TEXTE AFFICHÉ:

Guide d’achat /// Sévices ou service après vente?

Les fabricants d’équipement de plein air offrent tous une garantie et ont leur propre façon de l’honorer, avec ou sans le concours des détaillants. Mais, au fait, à quoi ressemble la réalité du service après-vente? Voici quelques exemples concrets vécus par plusieurs pleinairistes, dont certains sont nos collaborateurs.

Au début de l’hiver dernier, Manon Bolduc s’achète une paire de bottes Salomon Toundra (environ 200 $) dans une boutique Sports Experts de Trois-Rivières. Pour maximiser ses chances de ne pas peler de froid, elle se procure également une bonne paire de bas, à la suggestion du vendeur.

«Ces bottes devaient supporter des températures aussi basses que -40 °C, dit la pleinairiste. Or, même si je ne suis jamais sortie sous les -20 °C, j’ai tellement gelé des pieds chaque fois que je faisais de la raquette que j’ai fini par remettre mes vieilles bottes Sorel, bien plus chaudes.»

En apprenant qu’une de ses amies a eu le même problème avec les mêmes bottes, Manon Bolduc décide de retourner les siennes chez le détaillant. Le vendeur dit n’avoir jamais vécu pareille situation, qu’il ne sait pas à qui demander réclamation et qu’il ne peut rien faire de plus. Dépitée, Manon rentre chez elle et jette ses bottes au fond d’un placard.

Au printemps, un ami lui suggère de téléphoner directement chez Salomon, dont le siège social canadien est situé à Belleville, en Ontario. Dans un français approximatif mais compréhensible, le préposé Andrew

Bean demande d’envoyer une photo des bottes, puis répond que sa garantie couvre aussi le confort, autrement dit un minimum de protection contre le froid.
«Retournez voir votre vendeur et dites-lui de me téléphoner: vous aurez droit à une nouvelle paire de bottes ou à une note de crédit», dit Andrew à Manon. Ce qu’elle fait quelques jours plus tard, en exposant la situation à une autre préposée du même Sports Experts. Celle-ci est surprise de l’attitude du précédent vendeur, mais elle refuse de contacter Andrew. «Nous allons re­pren­dre vos bottes et les retourner à Salomon par l’intermédiaire de notre représentant», de répondre celle-ci.

Au moment de la publication de cet article, Manon n’avait toujours pas obtenu de réponse de la part de Salomon, mais elle avait bon espoir d’obtenir satisfaction, en se disant qu’au pire, elle recontacterait elle-même Andrew… Cet exemple n’est qu’un parmi d’autres qui prouve que le service après-vente des manufacturiers n’est pas toujours une sinécure, même lorsqu’un produit est sous garantie: problèmes de communication entre le détaillant et le fabricant, sites Web unilingues anglophones, vendeurs je-m’en-foutistes…

Chaque cas est un cas d’espèce, mais on peut retenir deux choses: d’abord, la plupart des manufacturiers et des détaillants sont de bonne foi et ne cherchent pas à flouer le client; d’autre part, il ne faut jamais baisser les bras après un premier refus ou une complication, et tous ceux qui insistent pour obtenir réparation en sortent généralement gagnants.

Liste de données:
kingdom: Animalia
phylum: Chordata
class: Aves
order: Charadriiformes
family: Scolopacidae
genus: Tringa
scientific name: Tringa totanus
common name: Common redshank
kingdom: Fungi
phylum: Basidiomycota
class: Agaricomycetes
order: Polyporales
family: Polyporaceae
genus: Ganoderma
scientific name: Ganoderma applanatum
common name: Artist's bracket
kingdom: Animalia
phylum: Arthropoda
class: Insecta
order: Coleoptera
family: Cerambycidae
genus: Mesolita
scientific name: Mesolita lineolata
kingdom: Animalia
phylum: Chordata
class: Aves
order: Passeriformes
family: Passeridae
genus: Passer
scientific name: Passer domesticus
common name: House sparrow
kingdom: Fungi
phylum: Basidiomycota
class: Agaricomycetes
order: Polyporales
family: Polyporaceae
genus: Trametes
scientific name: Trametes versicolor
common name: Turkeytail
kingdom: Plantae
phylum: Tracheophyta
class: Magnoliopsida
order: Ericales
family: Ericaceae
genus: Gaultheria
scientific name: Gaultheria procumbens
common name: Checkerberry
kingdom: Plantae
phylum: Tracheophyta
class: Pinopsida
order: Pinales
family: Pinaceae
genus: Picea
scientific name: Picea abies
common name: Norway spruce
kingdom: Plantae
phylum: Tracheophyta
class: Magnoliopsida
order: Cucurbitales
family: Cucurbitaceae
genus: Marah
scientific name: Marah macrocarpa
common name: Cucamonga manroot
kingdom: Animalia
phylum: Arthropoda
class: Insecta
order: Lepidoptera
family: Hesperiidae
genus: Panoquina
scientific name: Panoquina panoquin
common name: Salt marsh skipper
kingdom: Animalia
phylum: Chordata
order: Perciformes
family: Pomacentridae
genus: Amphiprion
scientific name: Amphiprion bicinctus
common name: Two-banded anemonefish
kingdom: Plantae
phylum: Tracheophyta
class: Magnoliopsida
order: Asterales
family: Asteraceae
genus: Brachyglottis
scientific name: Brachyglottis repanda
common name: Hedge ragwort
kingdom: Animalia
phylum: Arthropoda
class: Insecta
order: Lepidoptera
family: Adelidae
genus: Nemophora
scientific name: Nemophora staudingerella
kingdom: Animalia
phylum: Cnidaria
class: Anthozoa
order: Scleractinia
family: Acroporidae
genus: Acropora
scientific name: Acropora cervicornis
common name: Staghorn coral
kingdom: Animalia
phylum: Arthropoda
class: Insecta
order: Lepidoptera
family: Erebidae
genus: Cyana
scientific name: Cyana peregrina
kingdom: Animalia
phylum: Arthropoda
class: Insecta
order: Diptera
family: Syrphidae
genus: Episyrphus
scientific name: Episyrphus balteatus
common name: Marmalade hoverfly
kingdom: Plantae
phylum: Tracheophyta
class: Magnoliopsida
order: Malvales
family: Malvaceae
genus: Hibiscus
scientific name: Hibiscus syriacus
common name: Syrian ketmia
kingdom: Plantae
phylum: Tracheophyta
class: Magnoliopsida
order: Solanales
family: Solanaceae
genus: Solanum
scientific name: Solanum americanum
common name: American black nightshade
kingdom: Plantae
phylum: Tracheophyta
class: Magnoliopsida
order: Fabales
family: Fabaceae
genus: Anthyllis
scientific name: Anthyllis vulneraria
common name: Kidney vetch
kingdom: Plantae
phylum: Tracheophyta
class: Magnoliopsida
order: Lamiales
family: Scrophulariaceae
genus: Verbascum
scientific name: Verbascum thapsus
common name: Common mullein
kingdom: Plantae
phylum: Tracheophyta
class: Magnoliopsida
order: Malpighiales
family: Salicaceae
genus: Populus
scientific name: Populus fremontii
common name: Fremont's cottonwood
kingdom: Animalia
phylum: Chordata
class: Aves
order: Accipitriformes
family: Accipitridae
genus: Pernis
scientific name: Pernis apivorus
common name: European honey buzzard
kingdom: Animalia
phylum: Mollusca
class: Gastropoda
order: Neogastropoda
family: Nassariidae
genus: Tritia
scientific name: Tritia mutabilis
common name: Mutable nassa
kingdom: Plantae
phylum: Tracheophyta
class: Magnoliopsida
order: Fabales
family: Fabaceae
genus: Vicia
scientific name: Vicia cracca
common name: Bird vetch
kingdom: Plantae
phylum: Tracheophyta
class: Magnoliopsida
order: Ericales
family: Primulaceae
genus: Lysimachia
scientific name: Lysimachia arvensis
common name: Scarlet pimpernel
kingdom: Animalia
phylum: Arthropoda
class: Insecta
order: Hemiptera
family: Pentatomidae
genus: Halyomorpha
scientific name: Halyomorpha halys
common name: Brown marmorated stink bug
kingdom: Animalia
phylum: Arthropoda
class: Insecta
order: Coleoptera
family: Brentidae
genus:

PETIT EXERCICE 1:
Répondez à ces questions sur l'article consacré au service après-vente :
(a) Dans quelle ville Manon Bolduc a-t-elle acheté ses bottes ?
(b) Où se trouve le siège social canadien de Salomon ?
(c) D'après Andrew, qu'est-ce que la garantie couvre aussi ?
PETIT EXERCICE 2:
Recopiez, dans l'article sur le service après-vente, le passage qui va de « Guide d’achat /// » jusqu'à « sont nos collaborateurs. ».
PETIT EXERCICE 3:
Prolongez l'article sur le service après-vente en partant de l'endroit où il s'arrête.
Vous n'avez pas besoin de la liste pour la suite.

RÉPONSE 1:
(a) À Trois-Rivières.
(b) À Belleville, en Ontario.
(c) Le confort, autrement dit un minimum de protection contre le froid.

RÉPONSE 2:
Guide d’achat /// Sévices ou service après vente?

Les fabricants d’équipement de plein air offrent tous une garantie et ont leur propre façon de l’honorer, avec ou sans le concours des détaillants. Mais, au fait, à quoi ressemble la réalité du service après-vente? Voici quelques exemples concrets vécus par plusieurs pleinairistes, dont certains sont nos collaborateurs.

RÉPONSE 3:
À chacun sa marche à suivre!
C’est ce qui est arrivé au photojournaliste Valérian Mazataud, qui s’était procuré pour 90 $ un sac Lowepro garanti à vie chez L.L. Lozeau, à Montréal. Après avoir constaté qu’une fermeture éclair s’était déchirée, il a retourné son sac par l’entremise du détaillant et en a reçu un flambant neuf de Lowepro, un mois plus tard. «Mais il était deux fois plus petit et d’une valeur deux fois moindre, car le premier modèle n’était plus fabriqué», dit Valérian, qui s’en est alors plaint à sa vendeuse. «D’abord, celle-ci ne voyait pas quel était mon problème: après tout, j’avais hérité d’un sac neuf, disait-elle. Finalement, puisqu’il restait des modèles équivalents sur les rayons de Lozeau, on m’a donné un sac neuf. Mais j’ai trouvé l’attitude de Lowepro pour le moins surprenante.»

«S’il [le client] nous avait contacté directement, nous lui aurions rapidement donné satisfaction: c’est la marche à suivre que nous donnons aux détaillants, et cette politique apparaît dans notre site Web», dit Petra James, coordonnatrice du service à la clientèle chez DayMen Canada, qui représente Lowepro au Québec. Petit hic: ledit site Web est uniquement en anglais… Mais en communiquant par courriel avec DayMen, on a effectivement droit à du service en français, dans un délai assez rapide.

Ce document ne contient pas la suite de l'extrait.